### MATERIAL SUPPLIED
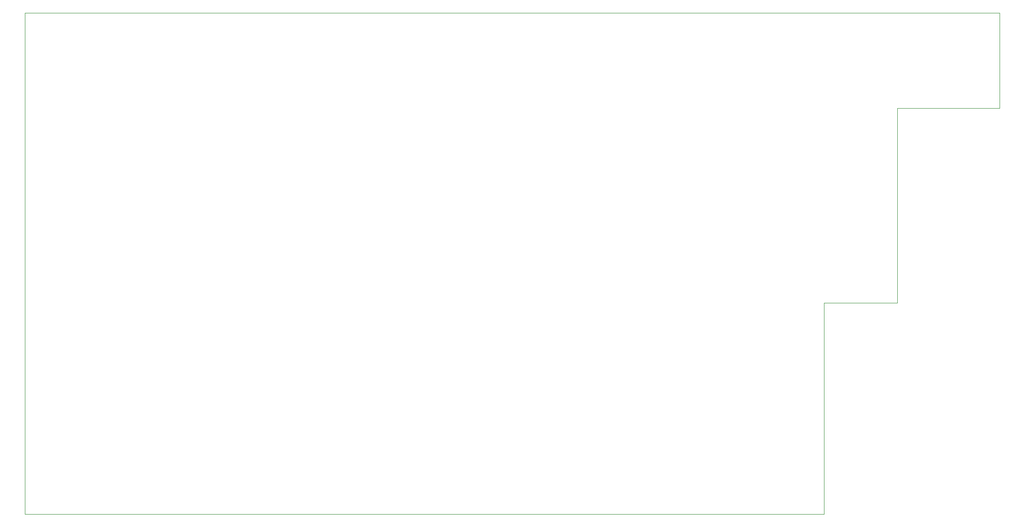
<source format=gbr>
%TF.GenerationSoftware,KiCad,Pcbnew,(6.0.1)*%
%TF.CreationDate,2022-06-01T15:29:15+03:00*%
%TF.ProjectId,Power,506f7765-722e-46b6-9963-61645f706362,rev?*%
%TF.SameCoordinates,Original*%
%TF.FileFunction,Profile,NP*%
%FSLAX46Y46*%
G04 Gerber Fmt 4.6, Leading zero omitted, Abs format (unit mm)*
G04 Created by KiCad (PCBNEW (6.0.1)) date 2022-06-01 15:29:15*
%MOMM*%
%LPD*%
G01*
G04 APERTURE LIST*
%TA.AperFunction,Profile*%
%ADD10C,0.100000*%
%TD*%
G04 APERTURE END LIST*
D10*
X242570000Y-49530000D02*
X242570000Y-67056000D01*
X63500000Y-141732000D02*
X210312000Y-141732000D01*
X210312000Y-102870000D02*
X223774000Y-102870000D01*
X63500000Y-49530000D02*
X63500000Y-141732000D01*
X210312000Y-141732000D02*
X210312000Y-102870000D01*
X223774000Y-102870000D02*
X223774000Y-67056000D01*
X242570000Y-67056000D02*
X223774000Y-67056000D01*
X242570000Y-49530000D02*
X63500000Y-49530000D01*
M02*

</source>
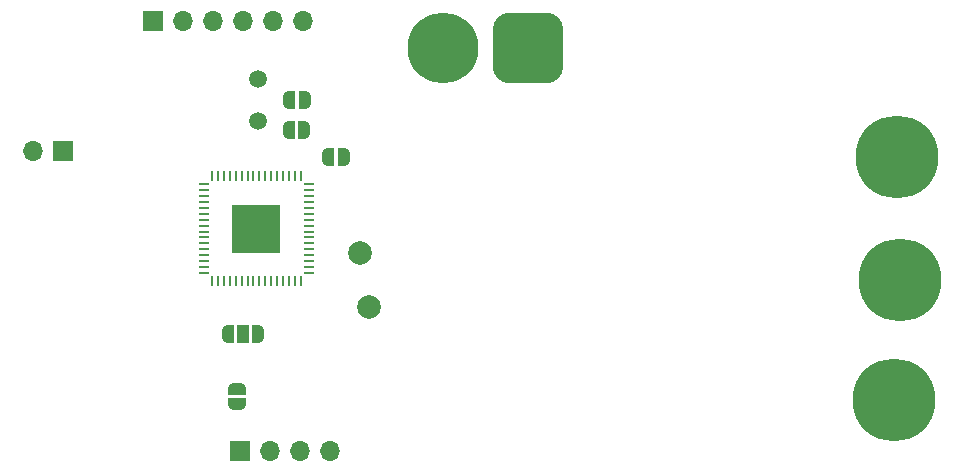
<source format=gbr>
%TF.GenerationSoftware,KiCad,Pcbnew,6.99.0-unknown-f8b157a1fb~149~ubuntu22.04.1*%
%TF.CreationDate,2022-10-15T12:14:30+11:00*%
%TF.ProjectId,STSPIN32G4,53545350-494e-4333-9247-342e6b696361,rev?*%
%TF.SameCoordinates,Original*%
%TF.FileFunction,Soldermask,Bot*%
%TF.FilePolarity,Negative*%
%FSLAX46Y46*%
G04 Gerber Fmt 4.6, Leading zero omitted, Abs format (unit mm)*
G04 Created by KiCad (PCBNEW 6.99.0-unknown-f8b157a1fb~149~ubuntu22.04.1) date 2022-10-15 12:14:30*
%MOMM*%
%LPD*%
G01*
G04 APERTURE LIST*
G04 Aperture macros list*
%AMRoundRect*
0 Rectangle with rounded corners*
0 $1 Rounding radius*
0 $2 $3 $4 $5 $6 $7 $8 $9 X,Y pos of 4 corners*
0 Add a 4 corners polygon primitive as box body*
4,1,4,$2,$3,$4,$5,$6,$7,$8,$9,$2,$3,0*
0 Add four circle primitives for the rounded corners*
1,1,$1+$1,$2,$3*
1,1,$1+$1,$4,$5*
1,1,$1+$1,$6,$7*
1,1,$1+$1,$8,$9*
0 Add four rect primitives between the rounded corners*
20,1,$1+$1,$2,$3,$4,$5,0*
20,1,$1+$1,$4,$5,$6,$7,0*
20,1,$1+$1,$6,$7,$8,$9,0*
20,1,$1+$1,$8,$9,$2,$3,0*%
%AMFreePoly0*
4,1,19,0.500000,-0.750000,0.000000,-0.750000,0.000000,-0.744911,-0.071157,-0.744911,-0.207708,-0.704816,-0.327430,-0.627875,-0.420627,-0.520320,-0.479746,-0.390866,-0.500000,-0.250000,-0.500000,0.250000,-0.479746,0.390866,-0.420627,0.520320,-0.327430,0.627875,-0.207708,0.704816,-0.071157,0.744911,0.000000,0.744911,0.000000,0.750000,0.500000,0.750000,0.500000,-0.750000,0.500000,-0.750000,
$1*%
%AMFreePoly1*
4,1,19,0.000000,0.744911,0.071157,0.744911,0.207708,0.704816,0.327430,0.627875,0.420627,0.520320,0.479746,0.390866,0.500000,0.250000,0.500000,-0.250000,0.479746,-0.390866,0.420627,-0.520320,0.327430,-0.627875,0.207708,-0.704816,0.071157,-0.744911,0.000000,-0.744911,0.000000,-0.750000,-0.500000,-0.750000,-0.500000,0.750000,0.000000,0.750000,0.000000,0.744911,0.000000,0.744911,
$1*%
%AMFreePoly2*
4,1,19,0.550000,-0.750000,0.000000,-0.750000,0.000000,-0.744911,-0.071157,-0.744911,-0.207708,-0.704816,-0.327430,-0.627875,-0.420627,-0.520320,-0.479746,-0.390866,-0.500000,-0.250000,-0.500000,0.250000,-0.479746,0.390866,-0.420627,0.520320,-0.327430,0.627875,-0.207708,0.704816,-0.071157,0.744911,0.000000,0.744911,0.000000,0.750000,0.550000,0.750000,0.550000,-0.750000,0.550000,-0.750000,
$1*%
%AMFreePoly3*
4,1,19,0.000000,0.744911,0.071157,0.744911,0.207708,0.704816,0.327430,0.627875,0.420627,0.520320,0.479746,0.390866,0.500000,0.250000,0.500000,-0.250000,0.479746,-0.390866,0.420627,-0.520320,0.327430,-0.627875,0.207708,-0.704816,0.071157,-0.744911,0.000000,-0.744911,0.000000,-0.750000,-0.550000,-0.750000,-0.550000,0.750000,0.000000,0.750000,0.000000,0.744911,0.000000,0.744911,
$1*%
G04 Aperture macros list end*
%ADD10R,1.700000X1.700000*%
%ADD11O,1.700000X1.700000*%
%ADD12C,1.500000*%
%ADD13C,7.000000*%
%ADD14RoundRect,1.500000X1.500000X1.500000X-1.500000X1.500000X-1.500000X-1.500000X1.500000X-1.500000X0*%
%ADD15C,6.000000*%
%ADD16FreePoly0,180.000000*%
%ADD17FreePoly1,180.000000*%
%ADD18C,2.000000*%
%ADD19R,0.812800X0.254000*%
%ADD20R,0.254000X0.812800*%
%ADD21R,4.089400X4.089400*%
%ADD22FreePoly0,0.000000*%
%ADD23FreePoly1,0.000000*%
%ADD24FreePoly1,270.000000*%
%ADD25FreePoly0,270.000000*%
%ADD26FreePoly2,180.000000*%
%ADD27R,1.000000X1.500000*%
%ADD28FreePoly3,180.000000*%
G04 APERTURE END LIST*
D10*
%TO.C,J7*%
X-52064999Y10667999D03*
D11*
X-54604999Y10667999D03*
%TD*%
D12*
%TO.C,TP9*%
X-35560000Y16764000D03*
%TD*%
%TO.C,TP8*%
X-35560000Y13208000D03*
%TD*%
D10*
%TO.C,J6*%
X-37083999Y-14731999D03*
D11*
X-34543999Y-14731999D03*
X-32003999Y-14731999D03*
X-29463999Y-14731999D03*
%TD*%
D13*
%TO.C,J8*%
X18542000Y10160000D03*
%TD*%
%TO.C,J9*%
X18288000Y-10414000D03*
%TD*%
%TO.C,J3*%
X18796000Y-254000D03*
%TD*%
D14*
%TO.C,J4*%
X-12700000Y19327000D03*
D15*
X-19900000Y19327000D03*
%TD*%
D10*
%TO.C,J2*%
X-44424999Y21614999D03*
D11*
X-41884999Y21614999D03*
X-39344999Y21614999D03*
X-36804999Y21614999D03*
X-34264999Y21614999D03*
X-31724999Y21614999D03*
%TD*%
D16*
%TO.C,JP8*%
X-31608000Y14986000D03*
D17*
X-32908000Y14986000D03*
%TD*%
D18*
%TO.C,TP1*%
X-26924000Y2045000D03*
%TD*%
%TO.C,TP2*%
X-26162000Y-2540000D03*
%TD*%
D19*
%TO.C,IC1*%
X-31241999Y7827944D03*
X-31241999Y7327818D03*
X-31241999Y6827692D03*
X-31241999Y6327566D03*
X-31241999Y5827440D03*
X-31241999Y5327314D03*
X-31241999Y4827188D03*
X-31241999Y4327062D03*
X-31241999Y3826936D03*
X-31241999Y3326810D03*
X-31241999Y2826684D03*
X-31241999Y2326558D03*
X-31241999Y1826432D03*
X-31241999Y1326306D03*
X-31241999Y826180D03*
X-31241999Y326054D03*
D20*
X-31936054Y-367999D03*
X-32436180Y-367999D03*
X-32936306Y-367999D03*
X-33436432Y-367999D03*
X-33936558Y-367999D03*
X-34436684Y-367999D03*
X-34936810Y-367999D03*
X-35436936Y-367999D03*
X-35937062Y-367999D03*
X-36437188Y-367999D03*
X-36937314Y-367999D03*
X-37437440Y-367999D03*
X-37937566Y-367999D03*
X-38437692Y-367999D03*
X-38937818Y-367999D03*
X-39437944Y-367999D03*
D19*
X-40131999Y326054D03*
X-40131999Y826180D03*
X-40131999Y1326306D03*
X-40131999Y1826432D03*
X-40131999Y2326558D03*
X-40131999Y2826684D03*
X-40131999Y3326810D03*
X-40131999Y3826936D03*
X-40131999Y4327062D03*
X-40131999Y4827188D03*
X-40131999Y5327314D03*
X-40131999Y5827440D03*
X-40131999Y6327566D03*
X-40131999Y6827692D03*
X-40131999Y7327818D03*
X-40131999Y7827944D03*
D20*
X-39437944Y8521999D03*
X-38937818Y8521999D03*
X-38437692Y8521999D03*
X-37937566Y8521999D03*
X-37437440Y8521999D03*
X-36937314Y8521999D03*
X-36437188Y8521999D03*
X-35937062Y8521999D03*
X-35436936Y8521999D03*
X-34936810Y8521999D03*
X-34436684Y8521999D03*
X-33936558Y8521999D03*
X-33436432Y8521999D03*
X-32936306Y8521999D03*
X-32436180Y8521999D03*
X-31936054Y8521999D03*
D21*
X-35686999Y4076999D03*
%TD*%
D22*
%TO.C,JP2*%
X-29606000Y10160000D03*
D23*
X-28306000Y10160000D03*
%TD*%
D24*
%TO.C,JP4*%
X-37338000Y-10810000D03*
D25*
X-37338000Y-9510000D03*
%TD*%
D22*
%TO.C,JP1*%
X-32923000Y12446000D03*
D23*
X-31623000Y12446000D03*
%TD*%
D26*
%TO.C,JP3*%
X-35530000Y-4826000D03*
D27*
X-36829999Y-4825999D03*
D28*
X-38130000Y-4826000D03*
%TD*%
M02*

</source>
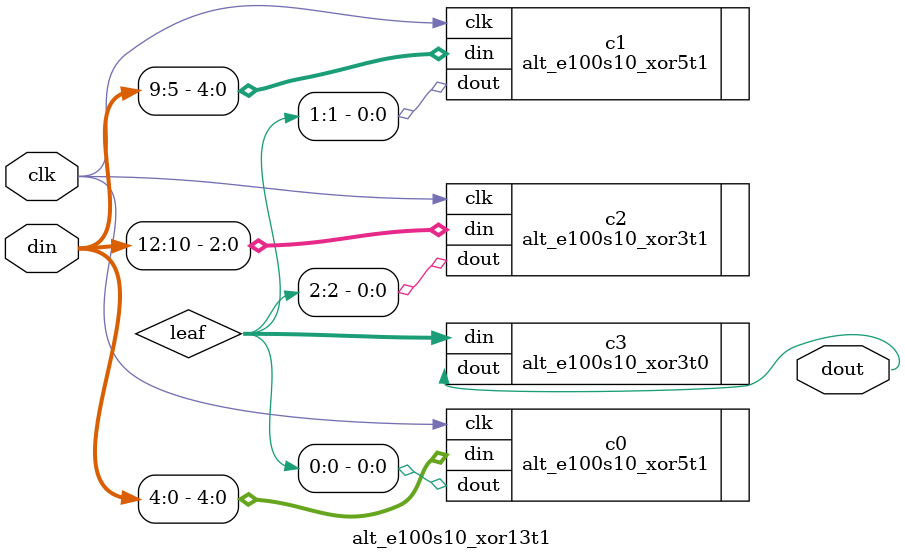
<source format=v>




`timescale 1ps/1ps

// DESCRIPTION
// 13 input XOR gate.  Latency 1.
// Generated by one of Gregg's toys.   Share And Enjoy.

module alt_e100s10_xor13t1 #(
    parameter SIM_EMULATE = 1'b0
) (
    input clk,
    input [12:0] din,
    output dout
);

wire [2:0] leaf;

alt_e100s10_xor5t1 c0 (
    .clk(clk),
    .din(din[4:0]),
    .dout(leaf[0])
);
defparam c0 .SIM_EMULATE = SIM_EMULATE;

alt_e100s10_xor5t1 c1 (
    .clk(clk),
    .din(din[9:5]),
    .dout(leaf[1])
);
defparam c1 .SIM_EMULATE = SIM_EMULATE;

alt_e100s10_xor3t1 c2 (
    .clk(clk),
    .din(din[12:10]),
    .dout(leaf[2])
);
defparam c2 .SIM_EMULATE = SIM_EMULATE;

alt_e100s10_xor3t0 c3 (
    .din(leaf),
    .dout(dout)
);
defparam c3 .SIM_EMULATE = SIM_EMULATE;

endmodule


</source>
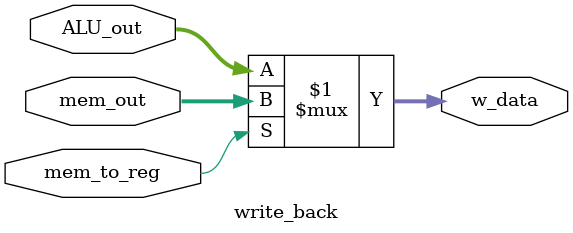
<source format=v>
module write_back(ALU_out, mem_out, mem_to_reg, w_data);

    input     [15:0] ALU_out;
    input     [15:0] mem_out;
    input            mem_to_reg;

    output    [15:0] w_data;

    assign w_data = mem_to_reg ? mem_out : ALU_out;

endmodule
</source>
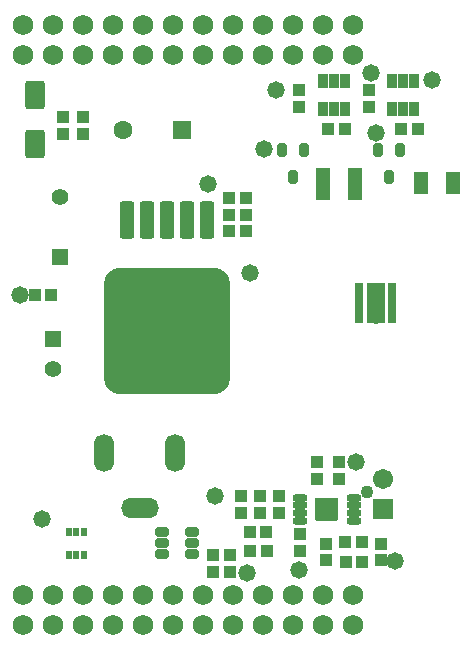
<source format=gts>
G04*
G04 #@! TF.GenerationSoftware,Altium Limited,Altium Designer,19.1.9 (167)*
G04*
G04 Layer_Color=8388736*
%FSLAX44Y44*%
%MOMM*%
G71*
G01*
G75*
%ADD37R,0.6032X0.7032*%
%ADD38R,1.3032X1.9032*%
%ADD39R,1.3032X2.8032*%
G04:AMPARAMS|DCode=40|XSize=0.8032mm|YSize=1.2032mm|CornerRadius=0.1766mm|HoleSize=0mm|Usage=FLASHONLY|Rotation=180.000|XOffset=0mm|YOffset=0mm|HoleType=Round|Shape=RoundedRectangle|*
%AMROUNDEDRECTD40*
21,1,0.8032,0.8500,0,0,180.0*
21,1,0.4500,1.2032,0,0,180.0*
1,1,0.3532,-0.2250,0.4250*
1,1,0.3532,0.2250,0.4250*
1,1,0.3532,0.2250,-0.4250*
1,1,0.3532,-0.2250,-0.4250*
%
%ADD40ROUNDEDRECTD40*%
%ADD41R,1.1032X1.0032*%
%ADD42R,1.0032X1.1032*%
%ADD43R,0.8532X1.3032*%
%ADD44R,0.7032X3.5032*%
%ADD45R,1.5032X3.5032*%
G04:AMPARAMS|DCode=46|XSize=0.8032mm|YSize=1.2032mm|CornerRadius=0.1766mm|HoleSize=0mm|Usage=FLASHONLY|Rotation=270.000|XOffset=0mm|YOffset=0mm|HoleType=Round|Shape=RoundedRectangle|*
%AMROUNDEDRECTD46*
21,1,0.8032,0.8500,0,0,270.0*
21,1,0.4500,1.2032,0,0,270.0*
1,1,0.3532,-0.4250,-0.2250*
1,1,0.3532,-0.4250,0.2250*
1,1,0.3532,0.4250,0.2250*
1,1,0.3532,0.4250,-0.2250*
%
%ADD46ROUNDEDRECTD46*%
G04:AMPARAMS|DCode=47|XSize=2.4032mm|YSize=1.7032mm|CornerRadius=0.2891mm|HoleSize=0mm|Usage=FLASHONLY|Rotation=90.000|XOffset=0mm|YOffset=0mm|HoleType=Round|Shape=RoundedRectangle|*
%AMROUNDEDRECTD47*
21,1,2.4032,1.1250,0,0,90.0*
21,1,1.8250,1.7032,0,0,90.0*
1,1,0.5782,0.5625,0.9125*
1,1,0.5782,0.5625,-0.9125*
1,1,0.5782,-0.5625,-0.9125*
1,1,0.5782,-0.5625,0.9125*
%
%ADD47ROUNDEDRECTD47*%
G04:AMPARAMS|DCode=48|XSize=10.7032mm|YSize=10.7032mm|CornerRadius=1.4141mm|HoleSize=0mm|Usage=FLASHONLY|Rotation=90.000|XOffset=0mm|YOffset=0mm|HoleType=Round|Shape=RoundedRectangle|*
%AMROUNDEDRECTD48*
21,1,10.7032,7.8750,0,0,90.0*
21,1,7.8750,10.7032,0,0,90.0*
1,1,2.8282,3.9375,3.9375*
1,1,2.8282,3.9375,-3.9375*
1,1,2.8282,-3.9375,-3.9375*
1,1,2.8282,-3.9375,3.9375*
%
%ADD48ROUNDEDRECTD48*%
G04:AMPARAMS|DCode=49|XSize=3.1532mm|YSize=1.2532mm|CornerRadius=0.2329mm|HoleSize=0mm|Usage=FLASHONLY|Rotation=90.000|XOffset=0mm|YOffset=0mm|HoleType=Round|Shape=RoundedRectangle|*
%AMROUNDEDRECTD49*
21,1,3.1532,0.7875,0,0,90.0*
21,1,2.6875,1.2532,0,0,90.0*
1,1,0.4657,0.3938,1.3438*
1,1,0.4657,0.3938,-1.3438*
1,1,0.4657,-0.3938,-1.3438*
1,1,0.4657,-0.3938,1.3438*
%
%ADD49ROUNDEDRECTD49*%
G04:AMPARAMS|DCode=50|XSize=0.6132mm|YSize=1.2232mm|CornerRadius=0.2041mm|HoleSize=0mm|Usage=FLASHONLY|Rotation=90.000|XOffset=0mm|YOffset=0mm|HoleType=Round|Shape=RoundedRectangle|*
%AMROUNDEDRECTD50*
21,1,0.6132,0.8150,0,0,90.0*
21,1,0.2050,1.2232,0,0,90.0*
1,1,0.4082,0.4075,0.1025*
1,1,0.4082,0.4075,-0.1025*
1,1,0.4082,-0.4075,-0.1025*
1,1,0.4082,-0.4075,0.1025*
%
%ADD50ROUNDEDRECTD50*%
%ADD51C,1.7272*%
%ADD52R,1.4092X1.4092*%
%ADD53C,1.4092*%
%ADD54C,1.6032*%
%ADD55R,1.6032X1.6032*%
%ADD56O,1.7032X3.2032*%
%ADD57O,3.2032X1.7032*%
%ADD58C,1.7032*%
%ADD59R,1.7032X1.7032*%
%ADD60C,1.4732*%
%ADD61C,1.1032*%
%ADD62C,1.2032*%
G36*
X279386Y126067D02*
X279519Y126058D01*
X279649Y126032D01*
X279776Y125990D01*
X279895Y125931D01*
X280006Y125857D01*
X280106Y125769D01*
X280194Y125669D01*
X280268Y125558D01*
X280327Y125438D01*
X280369Y125312D01*
X280395Y125182D01*
X280404Y125049D01*
X280404Y107572D01*
X280395Y107439D01*
X280369Y107308D01*
X280327Y107182D01*
X280268Y107063D01*
X280194Y106952D01*
X280106Y106852D01*
X280006Y106764D01*
X279895Y106690D01*
X279776Y106631D01*
X279650Y106588D01*
X279519Y106562D01*
X279386Y106554D01*
X261909Y106554D01*
X261776Y106562D01*
X261646Y106588D01*
X261519Y106631D01*
X261400Y106690D01*
X261289Y106764D01*
X261189Y106852D01*
X261101Y106952D01*
X261027Y107063D01*
X260968Y107182D01*
X260926Y107308D01*
X260900Y107439D01*
X260891Y107572D01*
X260891Y125049D01*
X260900Y125182D01*
X260926Y125312D01*
X260968Y125438D01*
X261027Y125558D01*
X261101Y125669D01*
X261189Y125769D01*
X261289Y125857D01*
X261400Y125931D01*
X261519Y125990D01*
X261646Y126032D01*
X261776Y126058D01*
X261909Y126067D01*
X279386Y126067D01*
D02*
G37*
D37*
X52391Y77625D02*
D03*
X58892D02*
D03*
X65392D02*
D03*
Y96625D02*
D03*
X58892D02*
D03*
X52391D02*
D03*
D38*
X350769Y392187D02*
D03*
X377769D02*
D03*
D39*
X294957Y391238D02*
D03*
X267957D02*
D03*
D40*
X323538Y397354D02*
D03*
X314038Y420353D02*
D03*
X333038D02*
D03*
X242184Y397354D02*
D03*
X232684Y420353D02*
D03*
X251683D02*
D03*
D41*
X247724Y456870D02*
D03*
Y470871D02*
D03*
X306797Y456870D02*
D03*
Y470871D02*
D03*
X230490Y113344D02*
D03*
Y127344D02*
D03*
X316601Y72834D02*
D03*
Y86834D02*
D03*
X64147Y448067D02*
D03*
Y434067D02*
D03*
X47340D02*
D03*
Y448067D02*
D03*
X198400Y127344D02*
D03*
Y113344D02*
D03*
X270597Y86834D02*
D03*
Y72834D02*
D03*
X247858Y95085D02*
D03*
Y81085D02*
D03*
X214444Y113344D02*
D03*
Y127344D02*
D03*
X262666Y155734D02*
D03*
Y141734D02*
D03*
X281056Y141888D02*
D03*
Y155888D02*
D03*
D42*
X286165Y438024D02*
D03*
X272165D02*
D03*
X347774D02*
D03*
X333774D02*
D03*
X219882Y80560D02*
D03*
X205882D02*
D03*
X286718Y71574D02*
D03*
X300718D02*
D03*
X286682Y88598D02*
D03*
X300683D02*
D03*
X202252Y351354D02*
D03*
X188253D02*
D03*
X202252Y379658D02*
D03*
X188253D02*
D03*
X202252Y365506D02*
D03*
X188253D02*
D03*
X37476Y297238D02*
D03*
X23475D02*
D03*
X219777Y96575D02*
D03*
X205777D02*
D03*
X188521Y77251D02*
D03*
X174521D02*
D03*
X188521Y62939D02*
D03*
X174521D02*
D03*
D43*
X325747Y455072D02*
D03*
X335247D02*
D03*
X344747D02*
D03*
Y479072D02*
D03*
X335247D02*
D03*
X325747D02*
D03*
X267600Y455072D02*
D03*
X277101D02*
D03*
X286600D02*
D03*
Y479072D02*
D03*
X277101D02*
D03*
X267600D02*
D03*
D44*
X298395Y290402D02*
D03*
X326394D02*
D03*
D45*
X312394D02*
D03*
D46*
X131014Y87596D02*
D03*
Y97095D02*
D03*
X157014Y78095D02*
D03*
Y87596D02*
D03*
Y97095D02*
D03*
X131014Y78095D02*
D03*
D47*
X23605Y467100D02*
D03*
Y425099D02*
D03*
D48*
X135500Y267321D02*
D03*
D49*
X101400Y361321D02*
D03*
X169600D02*
D03*
X152550D02*
D03*
X135500D02*
D03*
X118450D02*
D03*
D50*
X247907Y106357D02*
D03*
Y112856D02*
D03*
Y119357D02*
D03*
Y125857D02*
D03*
X293907D02*
D03*
Y119357D02*
D03*
Y112856D02*
D03*
Y106357D02*
D03*
D51*
X38640Y43280D02*
D03*
X292640D02*
D03*
X267240D02*
D03*
X241840D02*
D03*
X216440D02*
D03*
X191040D02*
D03*
X165640D02*
D03*
X140240D02*
D03*
X114840D02*
D03*
X89440D02*
D03*
X64040D02*
D03*
X13240D02*
D03*
X292640Y17880D02*
D03*
X267240D02*
D03*
X241840D02*
D03*
X216440D02*
D03*
X191040D02*
D03*
X165640D02*
D03*
X140240D02*
D03*
X114840D02*
D03*
X89440D02*
D03*
X64040D02*
D03*
X38640D02*
D03*
X13240D02*
D03*
X292640Y525880D02*
D03*
X267240D02*
D03*
X241840D02*
D03*
X216440D02*
D03*
X191040D02*
D03*
X165640D02*
D03*
X140240D02*
D03*
X114840D02*
D03*
X89440D02*
D03*
X64040D02*
D03*
X38640D02*
D03*
X13240D02*
D03*
X292640Y500480D02*
D03*
X267240D02*
D03*
X241840D02*
D03*
X216440D02*
D03*
X191040D02*
D03*
X165640D02*
D03*
X140240D02*
D03*
X114840D02*
D03*
X89440D02*
D03*
X64040D02*
D03*
X38640D02*
D03*
X13240D02*
D03*
D52*
X38757Y259871D02*
D03*
X44809Y329426D02*
D03*
D53*
X38757Y234870D02*
D03*
X44809Y380227D02*
D03*
D54*
X98003Y437211D02*
D03*
D55*
X148003D02*
D03*
D56*
X82315Y163844D02*
D03*
X142315D02*
D03*
D57*
X112315Y116844D02*
D03*
D58*
X318729Y141488D02*
D03*
D59*
Y116088D02*
D03*
D60*
X29834Y107833D02*
D03*
X227581Y471302D02*
D03*
X308376Y485814D02*
D03*
X359952Y479734D02*
D03*
X312102Y434630D02*
D03*
X217384Y421491D02*
D03*
X170132Y391752D02*
D03*
X11061Y297355D02*
D03*
X205724Y315939D02*
D03*
X135500Y267321D02*
D03*
X176418Y127293D02*
D03*
X203513Y61870D02*
D03*
X247446Y64688D02*
D03*
X270592Y116265D02*
D03*
X295629Y156184D02*
D03*
X328635Y72452D02*
D03*
D61*
X304989Y131018D02*
D03*
D62*
X312440Y279097D02*
D03*
X312394Y290636D02*
D03*
Y302086D02*
D03*
M02*

</source>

### WHAT THE TASK ASKS
Your answer should be only a number: how many lines in the records hold the word "HoleType".

### REPLY
6